Hi, i need to know an information. I have a set of clustered data, with several missing value in different feature. I want to calculate for each cluster mean/median of all feature for use them to replace missing values of all istances. Anyone know a method for this?
I guess you have a table with for every row data a column with its cluster number or label. If this is the case, you could use a - Group Start Loop - (ended with a generic -Loop End- node) which would select the rows by your different cluster label at each iteration. Inside the loop you could use the -Missing Values- node that can calculate the mean or the average of all the column values which are not missing in a cluster and this for all the columns.
It’s great! it was just what I was looking for! Thank you so much!
Another thing, this method is fine, but when I must manage the missing values of the test set, I cannot include them in this cycle, but I should only apply the management of the missing values (through the missing value (apply) node). In this case, how could I do?
@m1k glad it worked and thanks for your kind comments.
This second question is a bit more involved but what you could do is for each cluster and column determine which was the calculated missing value, keep it in a table and then use this table as a reference table for the missing values in your Test Set. This would be only possible if your Test Set is also tagged with cluster labels from the beginning.
Hope the idea described above is clear enough. If not, please let the forum fellows just know and we will try to help you from here.

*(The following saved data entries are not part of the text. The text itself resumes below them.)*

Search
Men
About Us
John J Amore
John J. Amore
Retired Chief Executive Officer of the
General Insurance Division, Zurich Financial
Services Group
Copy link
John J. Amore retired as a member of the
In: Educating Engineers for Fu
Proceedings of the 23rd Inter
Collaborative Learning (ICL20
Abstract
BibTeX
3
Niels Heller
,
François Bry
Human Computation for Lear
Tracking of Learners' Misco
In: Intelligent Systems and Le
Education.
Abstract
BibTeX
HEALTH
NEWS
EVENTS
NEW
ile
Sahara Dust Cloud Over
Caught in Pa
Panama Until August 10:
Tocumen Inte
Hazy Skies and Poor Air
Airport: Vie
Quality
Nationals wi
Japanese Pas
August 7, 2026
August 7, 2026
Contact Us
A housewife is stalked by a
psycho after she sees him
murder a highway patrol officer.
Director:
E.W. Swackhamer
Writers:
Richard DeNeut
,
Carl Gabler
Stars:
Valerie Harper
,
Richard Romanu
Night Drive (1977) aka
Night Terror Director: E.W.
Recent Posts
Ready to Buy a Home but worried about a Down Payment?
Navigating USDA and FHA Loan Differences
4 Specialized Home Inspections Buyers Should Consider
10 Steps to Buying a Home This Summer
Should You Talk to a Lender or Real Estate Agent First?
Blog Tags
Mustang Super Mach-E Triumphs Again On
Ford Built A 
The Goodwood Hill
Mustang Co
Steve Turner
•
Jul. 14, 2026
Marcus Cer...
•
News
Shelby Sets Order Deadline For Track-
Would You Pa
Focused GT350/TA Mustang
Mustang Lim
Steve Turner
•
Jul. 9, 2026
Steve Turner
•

@aworker 's solution uses the missing value node which has also an additional ouput port to apply on test data. Maybe you can leverage that output in his second proposal
br
HI @aworker
sorry I have not built one because there was no data provided and also you have already done the “heavy lifting” and provided the solution. Great job, I really enjoy reading your solutions in the forum Kudos
br
@m1k here you have a workflow which should answer your second question. I did not use a set with missing values as reference but if you replace the data set used here by yours with missing values, it should do the job. Otherwise, let us know and we will amend it.
Interesting, thanks for sharing.
Have you tried to apply the missing value output directly to the test data without the looping and compare results?
br
Could you provide with feedback about the second solution I posted ? Did it solve your second question ? Generating missing data distributed over several different columns is a bit cumbersome so I would be grateful if you could share your missing data to verify on the workflow that it does the job as expected.
Imputing missing data with means or medians can be dangerous as it can alter the correlation structure of your data. An alternative would be to use a data analysis method which handles missing data like NIPALS-PCA which is available in the R package pcaMethods (part of bioconductor). This is easily implemented in an R node. NIPALS-PCA purely build models on the available data without imputation. The data however needs to be missing at random rather than in blocks.
It is not the case here because @m1k is calculating the average or the median values of samples within every individual cluster which makes sure that the samples with replaced missing values still remain within the convex hull of every cluster defined by their K-Means in the space of the descriptors. In other words, samples still remain within the space delimited by their assigned clusters.